W tej sytuacji coraz głośniej mówi się o konieczności obniżek. Członek RPP, Przemysław Litwiniuk, zadeklarował, że warunki do cięcia stóp istnieją już teraz i sugerował redukcję o 0,5 pkt proc. jeszcze w pierwszej połowie 2025 roku. Rynki finansowe zaczynają to dyskontować – rentowności obligacji spadają, a złoty pozostaje relatywnie stabilny.
Ulga dla kredytobiorców: niższe raty i większa zdolność kredytowa
Dla milionów Polaków spłacających kredyty hipoteczne, wiadomość o możliwym cięciu stóp procentowych to wyraźna ulga. Wg szacunków Money.pl, przeciętna rata kredytu w wysokości 400 tys. zł może spaść nawet o kilkaset złotych miesięcznie, jeśli obniżki osiągną poziom 1 pkt proc. lub więcej. W przypadku kredytów o zmiennej stopie procentowej, zmiany będą odczuwalne już kilka miesięcy po decyzji RPP.
Co więcej, spadek stóp zwiększy zdolność kredytową Polaków. Banki, stosując niższy koszt pieniądza w kalkulacjach scoringowych, będą w stanie zaoferować wyższe kwoty finansowania, co może pobudzić rynek nieruchomości – szczególnie w segmencie mieszkań o średnim standardzie.
Kto jeszcze zyska? Rząd, firmy i inwestorzy
Obniżki stóp procentowych będą korzystne również dla sektora publicznego. Skarb Państwa, emitując nowe obligacje, będzie musiał zaoferować niższe oprocentowanie, co przełoży się na spadek kosztów obsługi długu. Przy zadłużeniu przekraczającym 1,5 biliona złotych, każde 0,1 pkt proc. w dół to oszczędność rzędu setek milionów złotych rocznie.
Skorzystają także przedsiębiorcy. Tani kredyt to większe możliwości inwestycyjne, szczególnie dla firm z sektora MŚP, które mocno odczuły ostatnie dwa lata wysokich kosztów finansowania. Obniżki mogą również wzmocnić popyt konsumpcyjny, dając impuls sektorowi usług, handlu i budownictwa.
Ale są też zagrożenia: czy grozi nam przegrzanie rynku?

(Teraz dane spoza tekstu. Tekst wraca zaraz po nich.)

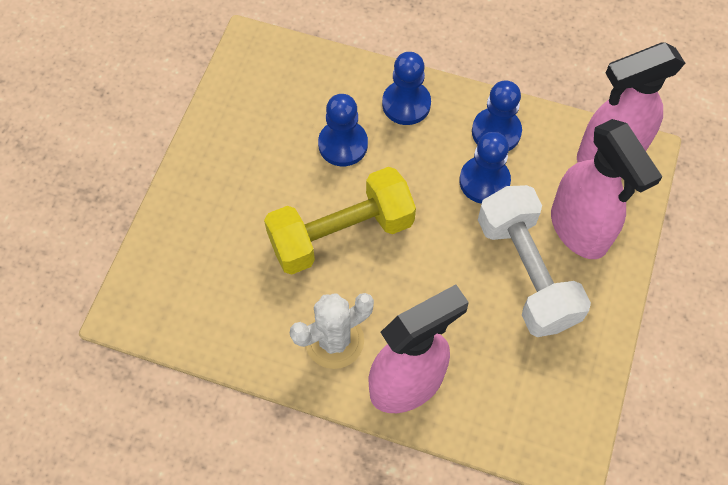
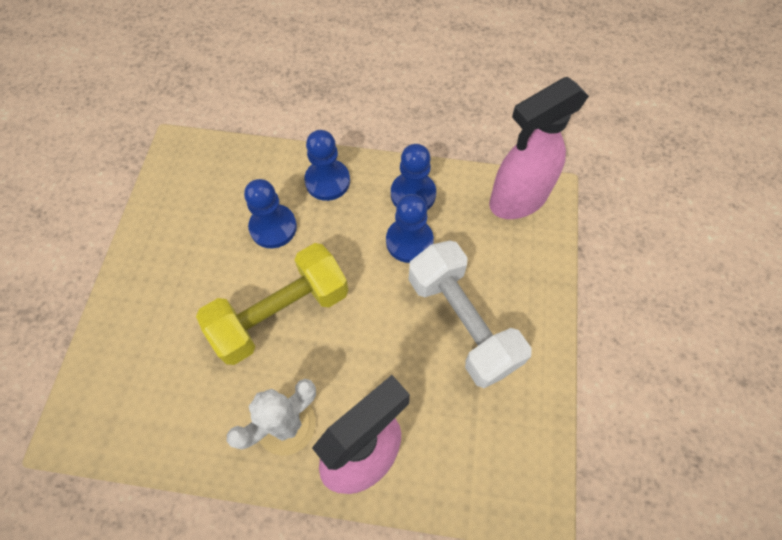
camera: 10 degrees left, 0 degrees up
pink spray bottle [551,119,662,259] -> none

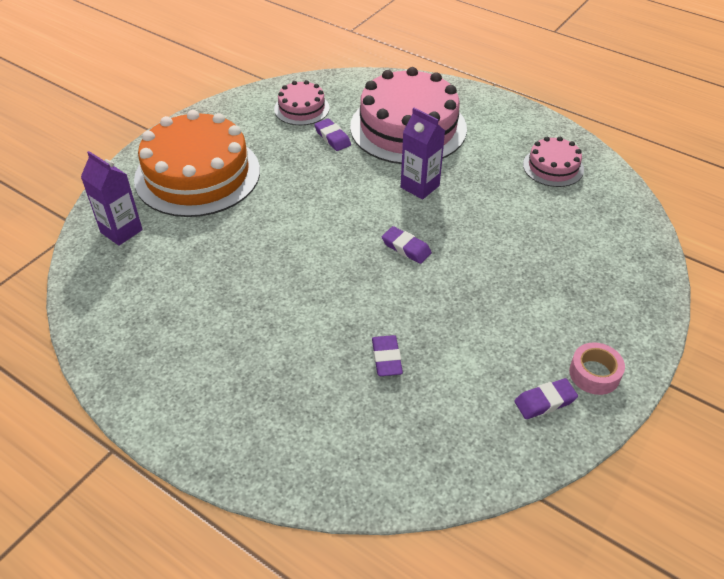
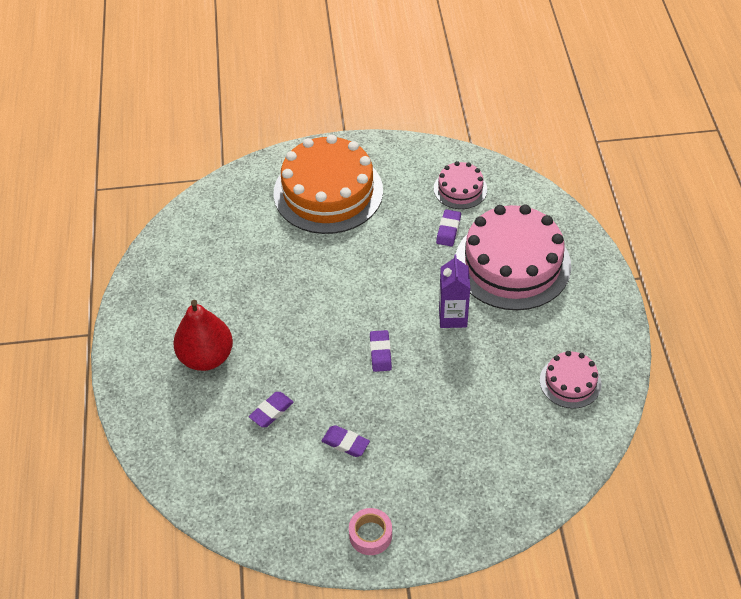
camera: 50 degrees right, 5 degrees up
purple carton [81,151,143,246] -> none
purple eraser [514,378,578,419] -> purple eraser moved to [322,425,370,457]
none -> red pear [173,300,233,371]

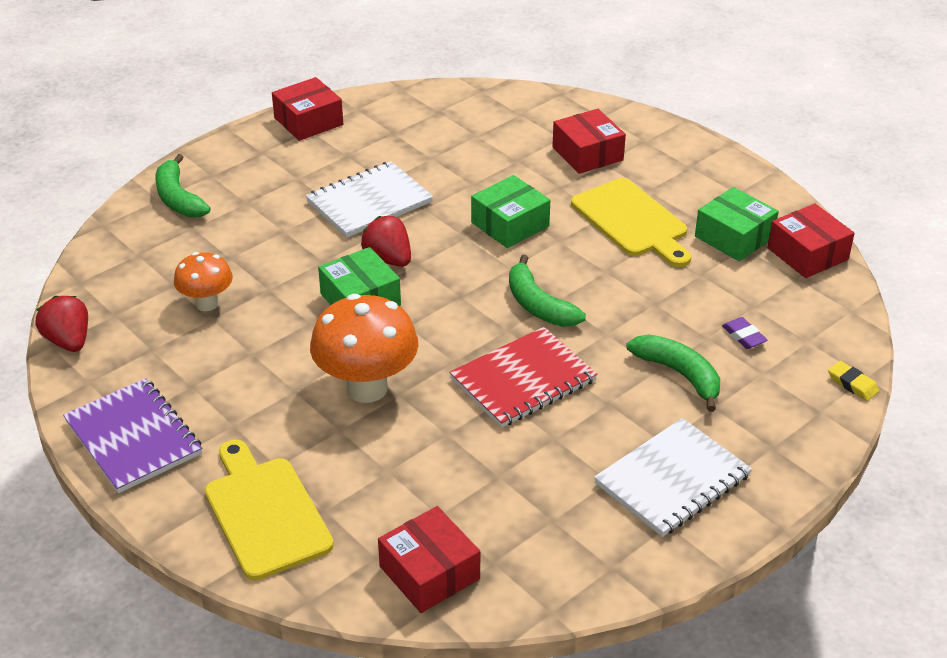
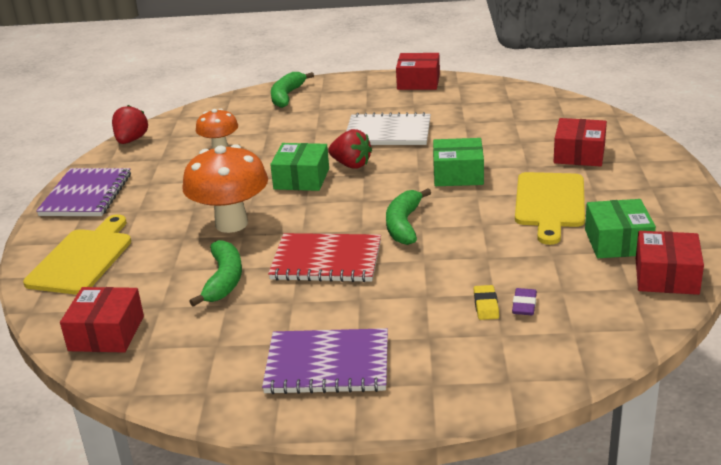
camera: 45 degrees right, 10 degrees down
red strawberry [361,216,411,267] -> red strawberry turned 120 degrees clockwise [328,129,372,169]
white notebook [594,418,752,537] -> purple notebook [262,328,388,394]
green banana [626,335,720,412] -> green banana moved to [189,240,242,307]
yellow eraser [828,361,879,401] -> yellow eraser moved to [474,285,499,320]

Nie wszyscy patrzą na obniżki z entuzjazmem. Część ekonomistów ostrzega, że zbyt szybkie luzowanie polityki monetarnej może doprowadzić do ponownego wzrostu inflacji – zwłaszcza w sytuacji, gdy polityka fiskalna rządu będzie nadal ekspansywna. Istnieje również ryzyko ponownego nadmuchania bańki na rynku nieruchomości, który już dziś cierpi na niedobór podaży.

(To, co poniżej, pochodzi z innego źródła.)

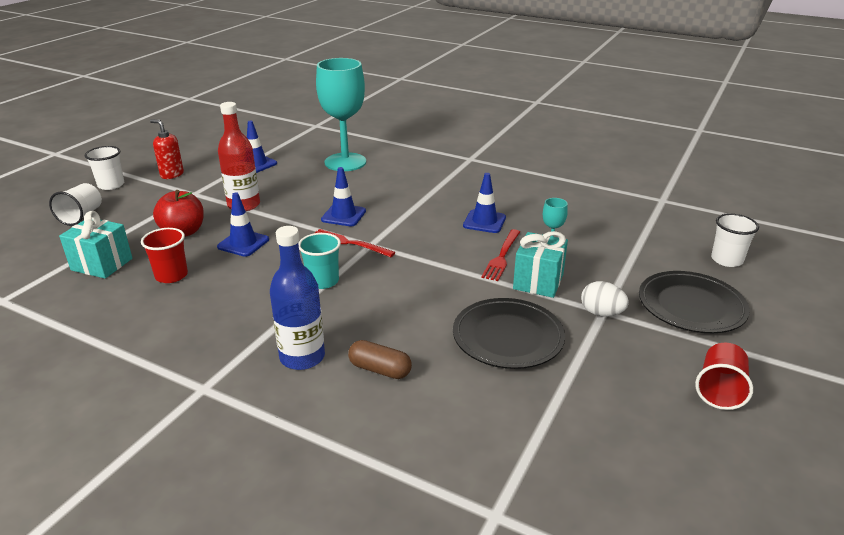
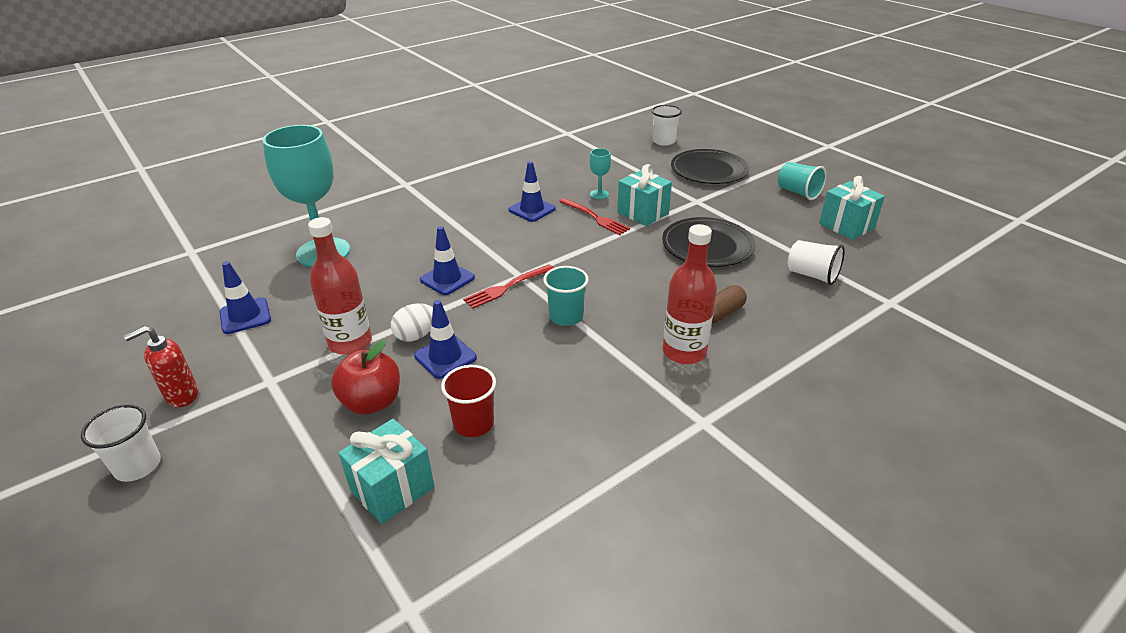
camera: 65 degrees left, 5 degrees up
white cup [49,183,102,226] -> white cup moved to [788,240,845,285]
blue bottle [270,226,325,370] -> red bottle [663,224,717,364]
white egg [581,281,629,317] -> white egg moved to [391,303,433,342]
red cup [695,342,753,410] -> turquoise cup [778,162,827,200]
none -> turquoise gift [819,176,885,240]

Innym zagrożeniem jest sytuacja globalna. Jeśli EBC i FED nie zdecydują się na równie szybkie cięcia, różnice w oprocentowaniu mogą zaszkodzić złotemu, osłabiając jego pozycję wobec euro i dolara, co z kolei wpłynie na ceny importu.

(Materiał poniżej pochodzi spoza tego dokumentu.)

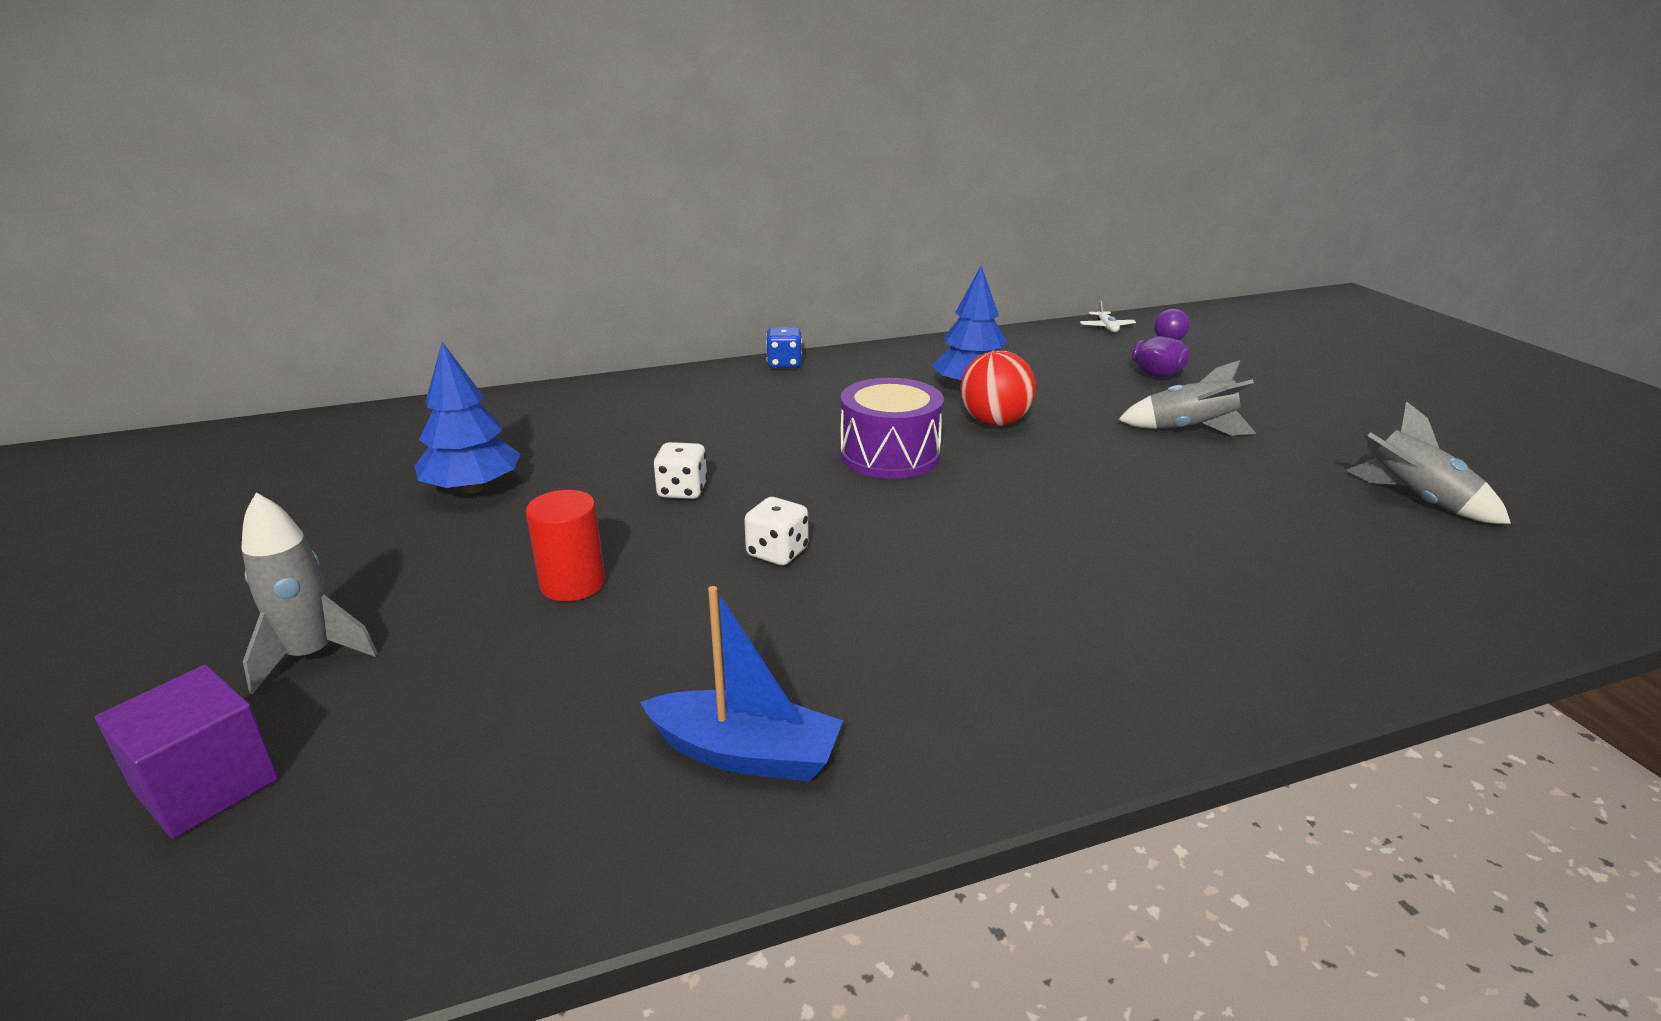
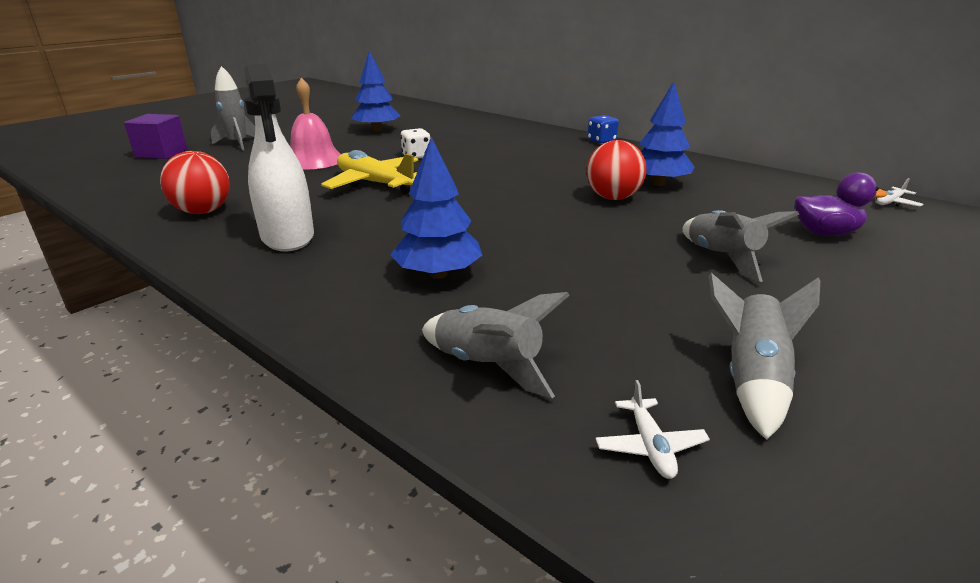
camera: 60 degrees right, 0 degrees up
red cylinder [526,490,605,601] -> pink bell [290,78,341,170]
blue boat [640,586,843,782] -> red ball [160,151,230,214]
white dice [744,497,809,565] -> yellow plane [321,150,418,194]
purple drum [840,378,944,479] -> none
none -> white spray bottle [244,64,314,252]
none -> blue tree [390,137,482,279]
none -> grey rocket [422,292,570,398]
none -> white plane [595,380,710,479]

Co dalej? Scenariusze na najbliższe miesiące
Jeśli inflacja będzie nadal utrzymywać się w ryzach, a dane makroekonomiczne nie zaskoczą negatywnie, pierwsze obniżki mogą pojawić się już latem. Eksperci prognozują, że w 2025 roku stopa referencyjna może spaść do poziomu około 4,5–4,75%. Będzie to jednak proces ostrożny i rozłożony w czasie.
Z kolei dla inwestorów oznacza to zmianę strategii – większe zainteresowanie obligacjami długoterminowymi i rynkiem akcji, który historycznie dobrze reaguje na niższe stopy procentowe.